Swap every occurrence of "value" with "amount" in these lines, changing nothing else, and leave the pictures out of your answer.
[Given records]
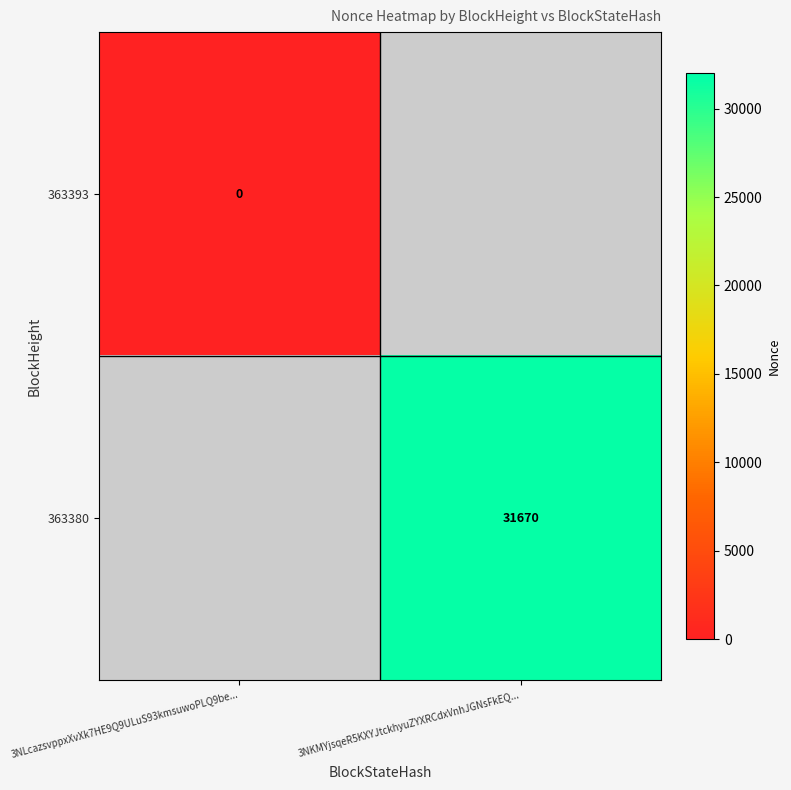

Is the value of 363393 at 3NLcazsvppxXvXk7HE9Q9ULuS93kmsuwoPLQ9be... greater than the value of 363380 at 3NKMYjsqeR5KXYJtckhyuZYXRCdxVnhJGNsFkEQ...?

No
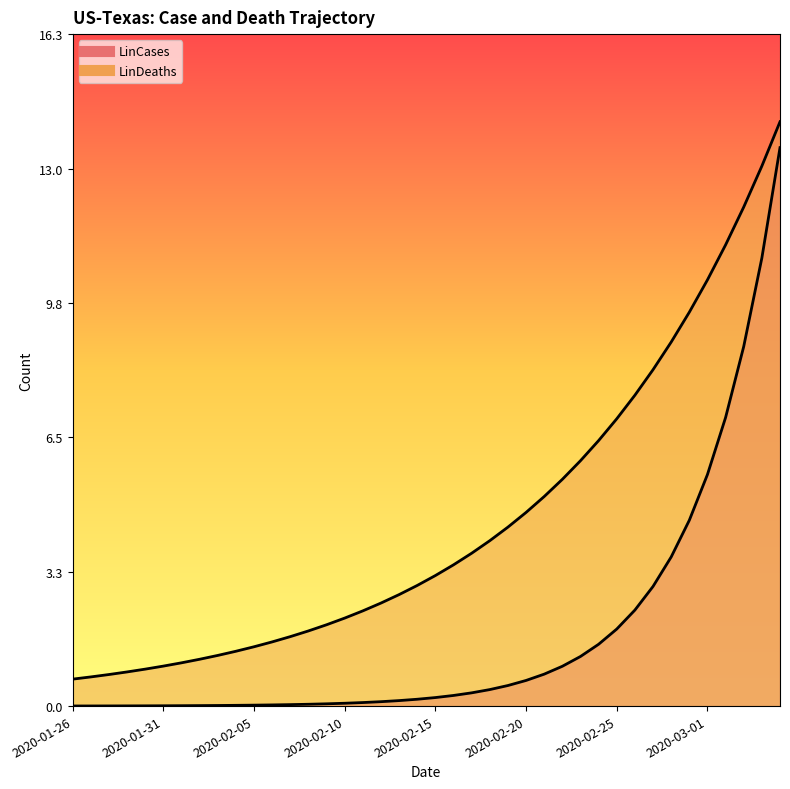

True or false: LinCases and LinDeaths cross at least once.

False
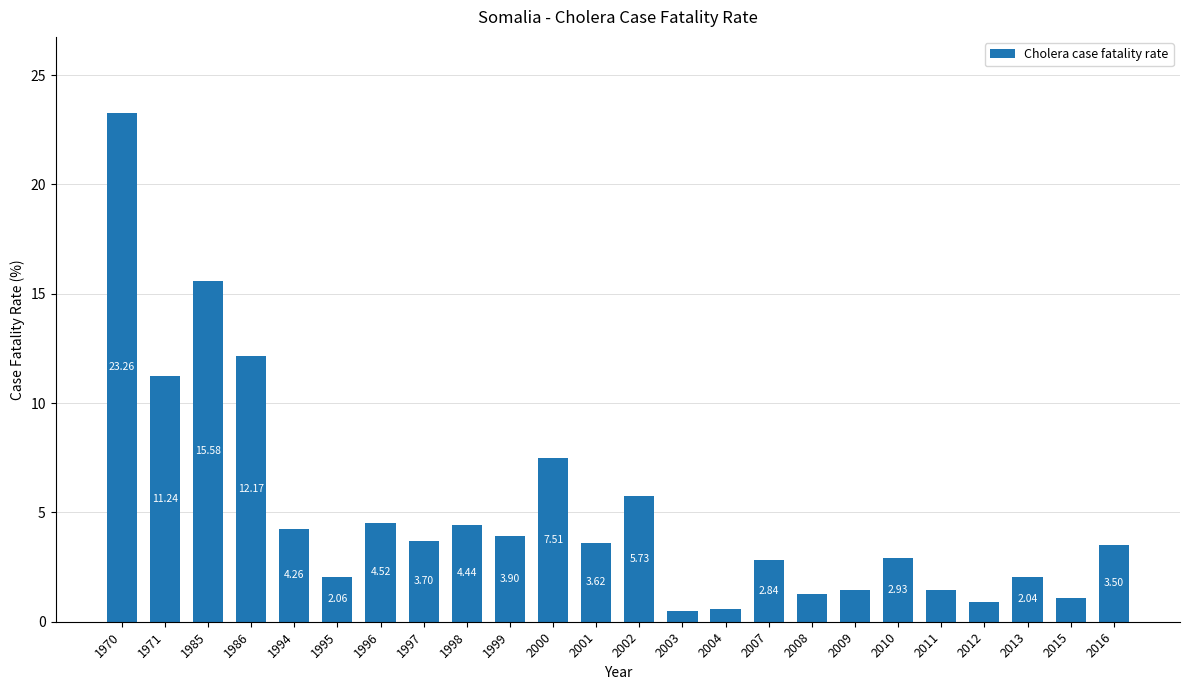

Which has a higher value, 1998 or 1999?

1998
[/Given records]
Response to this exercise:
Is the amount of 363393 at 3NLcazsvppxXvXk7HE9Q9ULuS93kmsuwoPLQ9be... greater than the amount of 363380 at 3NKMYjsqeR5KXYJtckhyuZYXRCdxVnhJGNsFkEQ...?

No

True or false: LinCases and LinDeaths cross at least once.

False

Which has a higher amount, 1998 or 1999?

1998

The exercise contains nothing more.